Se l’Ucraina avesse già fatto parte dell’Unione europea, la Russia l’avrebbe comunque aggredita? E quanti dei paesi ex-comunisti dell’Europa centro-orientale hanno voluto l’adesione anche perseguendo la loro sicurezza nazionale? Gli stati dei Balcani non pensano, non credono che la loro inclusione nell’Unione impedirà il risorgere di conflitti devastanti?

L’Unione europea è il più grande spazio di diritti e di democrazia, di non discriminazione di genere, di razza, di religione mai esistito al mondo.
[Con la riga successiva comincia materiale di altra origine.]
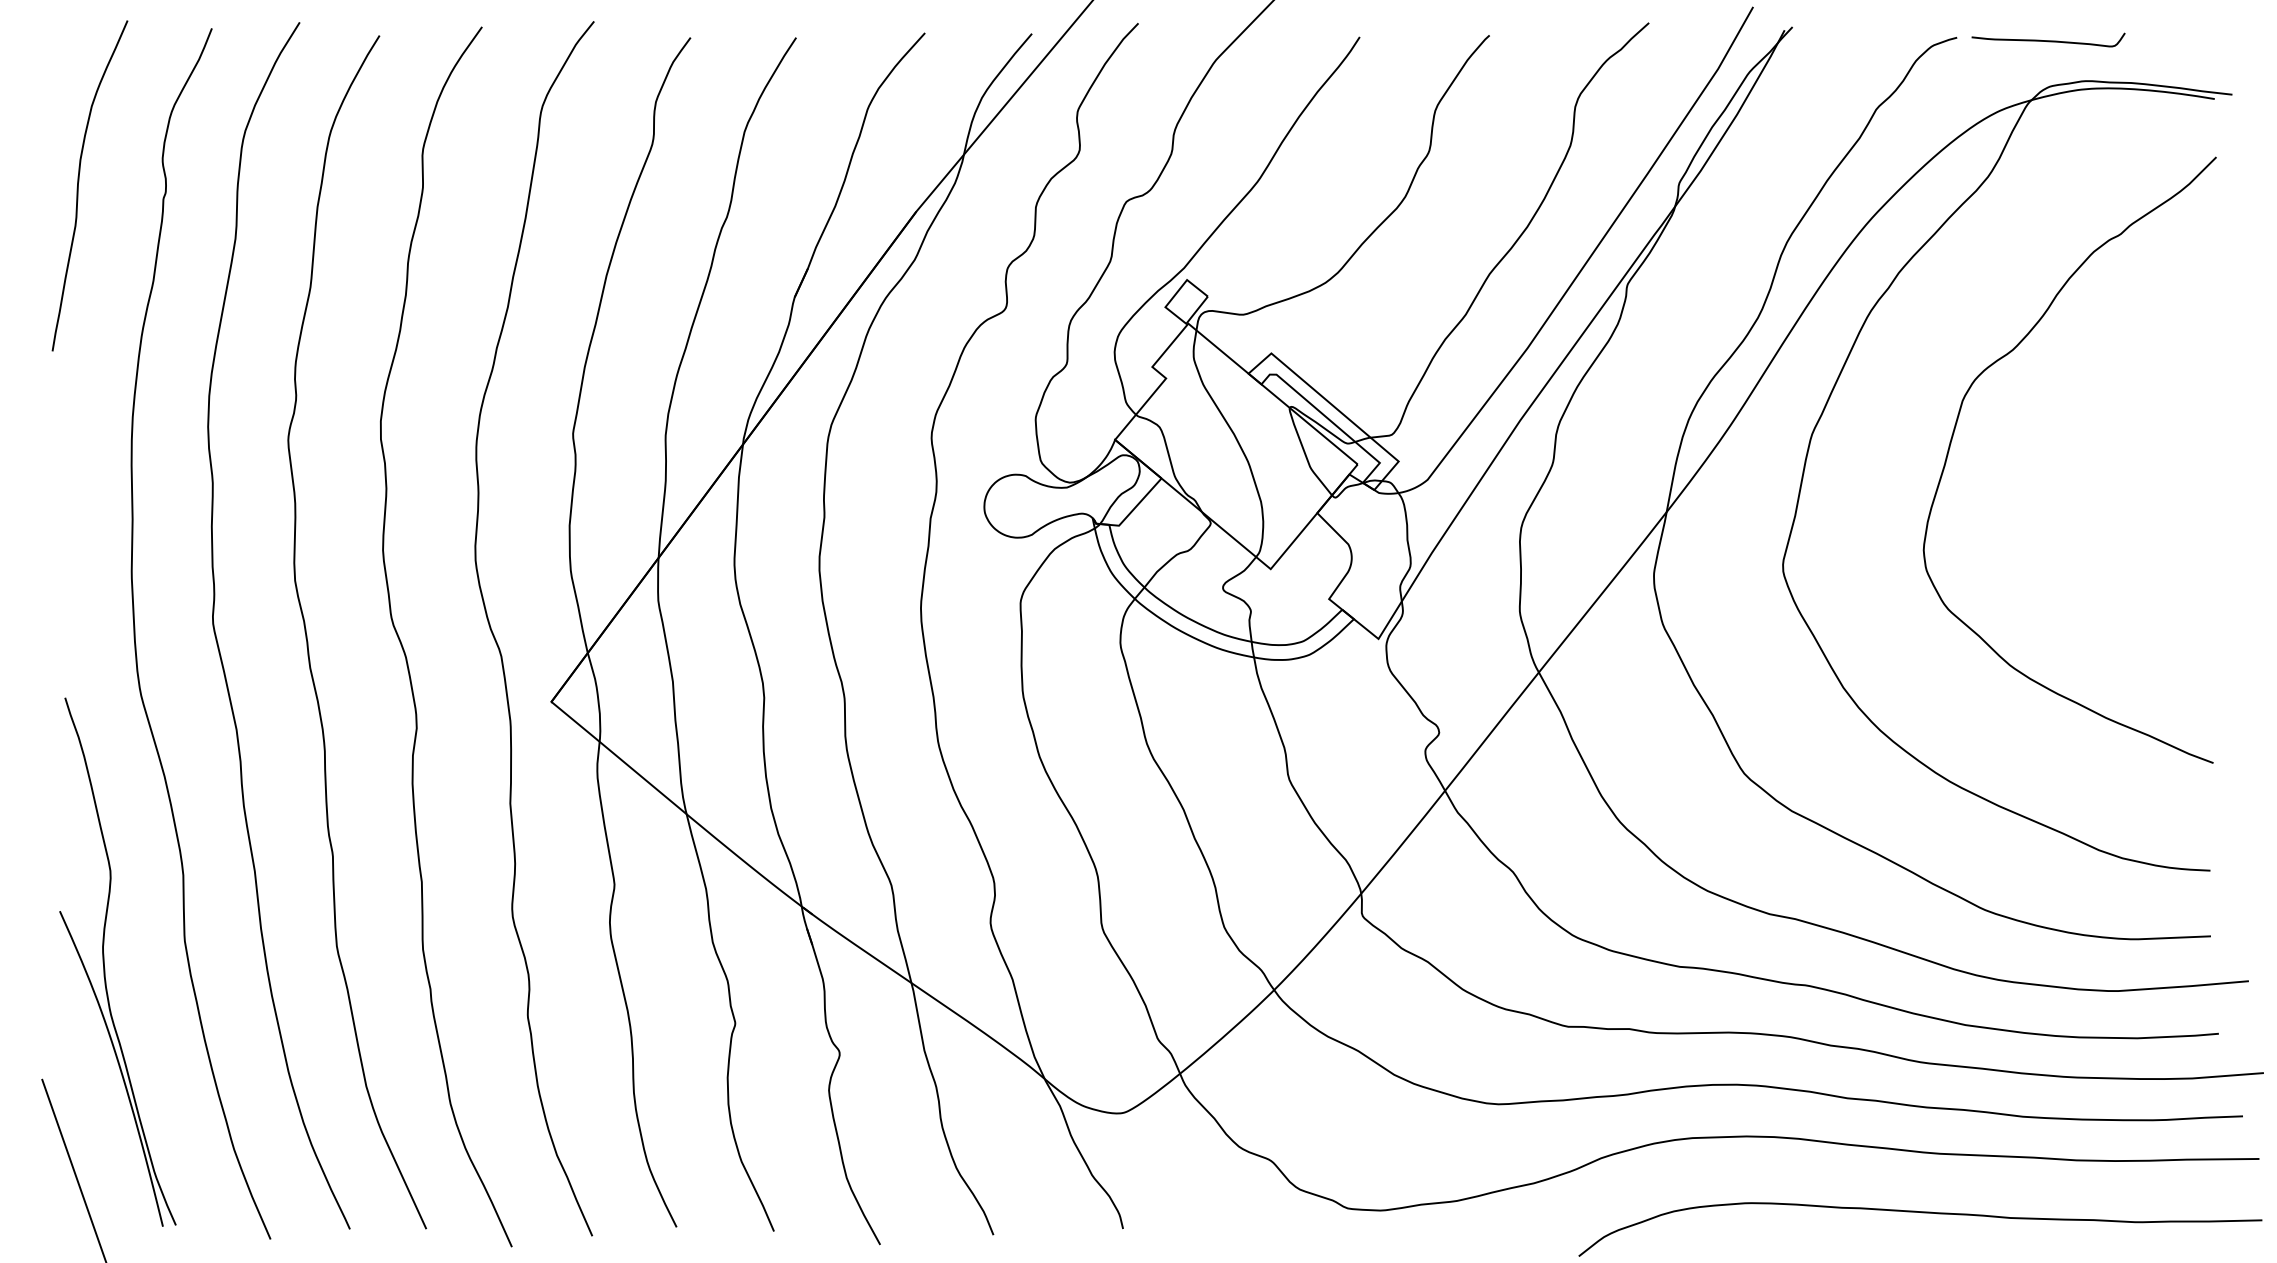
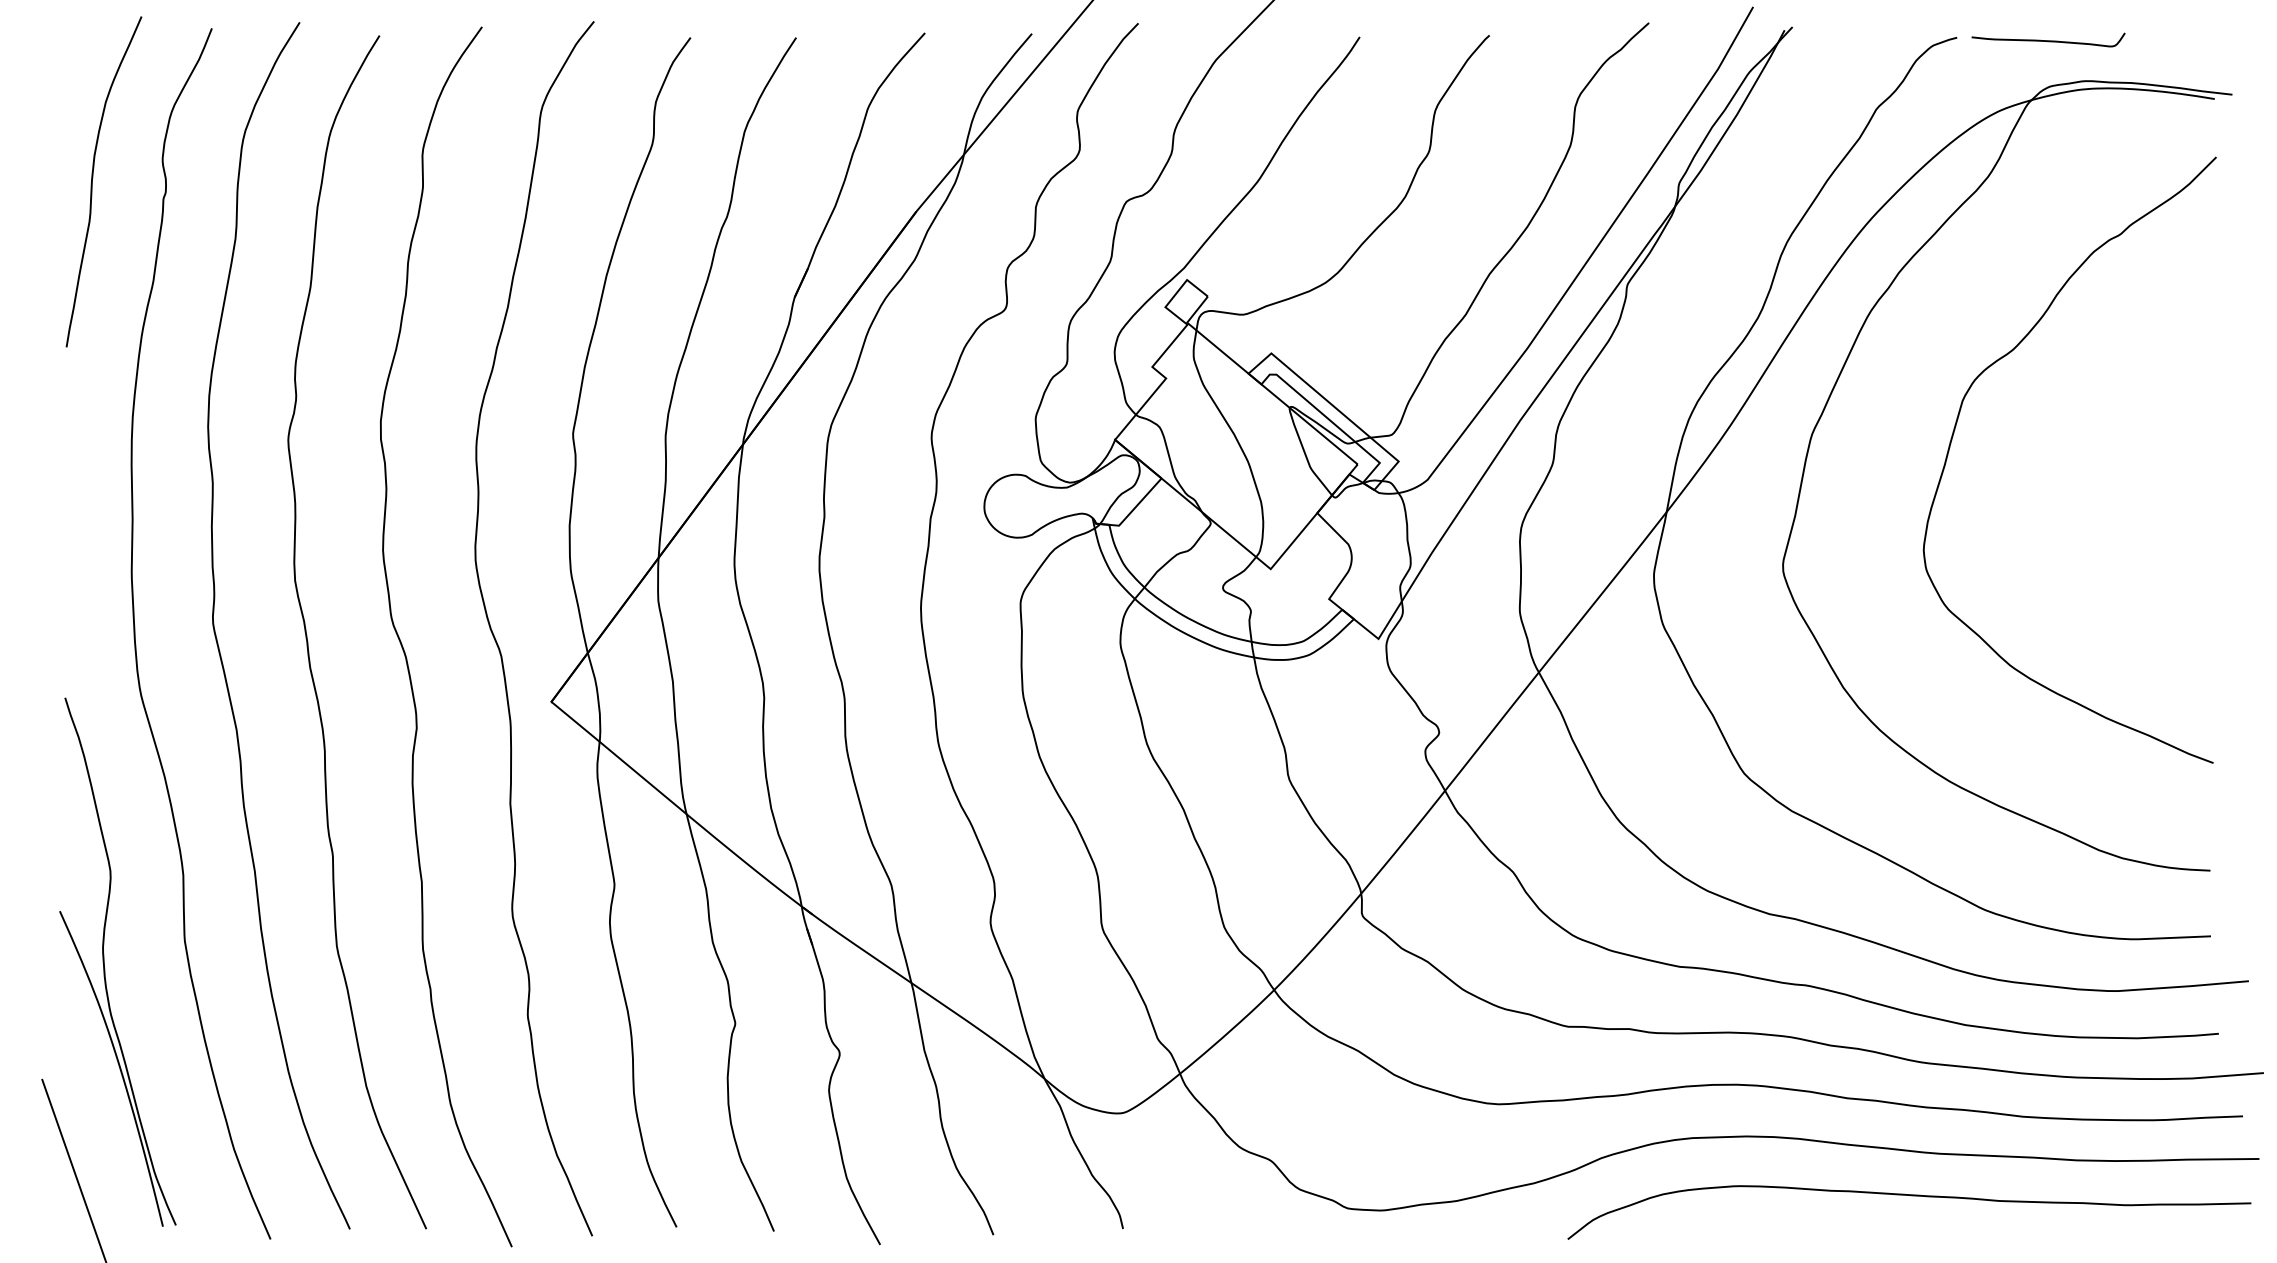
curve at (79, 181) position: (79, 181) -> (93, 177)
curve at (1921, 1213) position: (1921, 1213) -> (1910, 1196)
Il grande allargamento del 2004, dieci nuovi stati membri, certamente rallentò il processo di integrazione politica, ma è ampiamente giustificabile con la motivazione di sostenere quelle democrazie nuove e prive di esperienza.
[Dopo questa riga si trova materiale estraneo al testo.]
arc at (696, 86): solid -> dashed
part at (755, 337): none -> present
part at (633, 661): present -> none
Troppi dei sovranisti, anche fra quelli al governo, Ungheria e Slovacchia, dando ottimisticamente per scontato, che l’europeista Donald Tusk riuscirà a formare il prossimo governo polacco, mostrano la tendenza a non attenersi ai requisiti essenziali dello stato di diritto, meglio in inglese: rule of law, governo della legge.

L’autonomia della magistratura e la libertà di informazione, di stampa e molto più sono troppo spesso sfidate dai sovranisti al governo, ma protette e promosse dalla Commissione europea e, in special modo, dalla Corte europea di giustizia.

Inevitabilmente, i sovranisti opereranno in maniera egoista perseguendo e favorendo interessi nazionali. Inevitabilmente, ne seguiranno conflitti fra loro che, sottotraccia, sono già visibili.

Chi garantisce che quei conflitti verrebbero/verranno ricomposti senza sprechi, senza scontri, pacificamente in assenza di una autorità superiore, affidabile, con regole e procedure condivisibili perché previamente condivise?

Il sovranismo è un passo indietro verso una situazione di imprevedibile e costosa conflittualità e verso un passato che la stragrande maggioranza degli europei ha voluto, e finora saputo, con successo superare.